___ Data provided
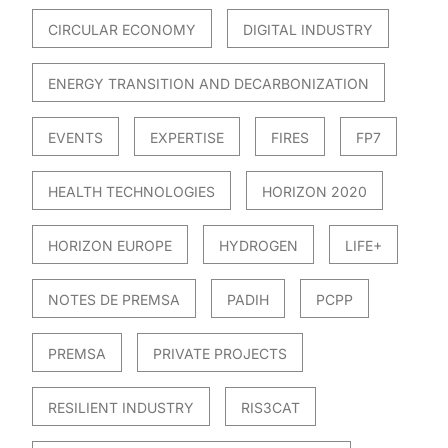
CIRCULAR ECONOMY
DIGITAL INDUSTRY
ENERGY TRANSITION AND DECARBONIZATION
EVENTS
EXPERTISE
FIRES
FP7
HEALTH TECHNOLOGIES
HORIZON 2020
HORIZON EUROPE
HYDROGEN
LIFE+
NOTES DE PREMSA
PADIH
PCPP
PREMSA
PRIVATE PROJECTS
RESILIENT INDUSTRY
RIS3CAT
______
**Aim of the exercise:** Quote in full the listing given above; the images are to be left out.

**Output of the exercise:**
CIRCULAR ECONOMY
DIGITAL INDUSTRY
ENERGY TRANSITION AND DECARBONIZATION
EVENTS
EXPERTISE
FIRES
FP7
HEALTH TECHNOLOGIES
HORIZON 2020
HORIZON EUROPE
HYDROGEN
LIFE+
NOTES DE PREMSA
PADIH
PCPP
PREMSA
PRIVATE PROJECTS
RESILIENT INDUSTRY
RIS3CAT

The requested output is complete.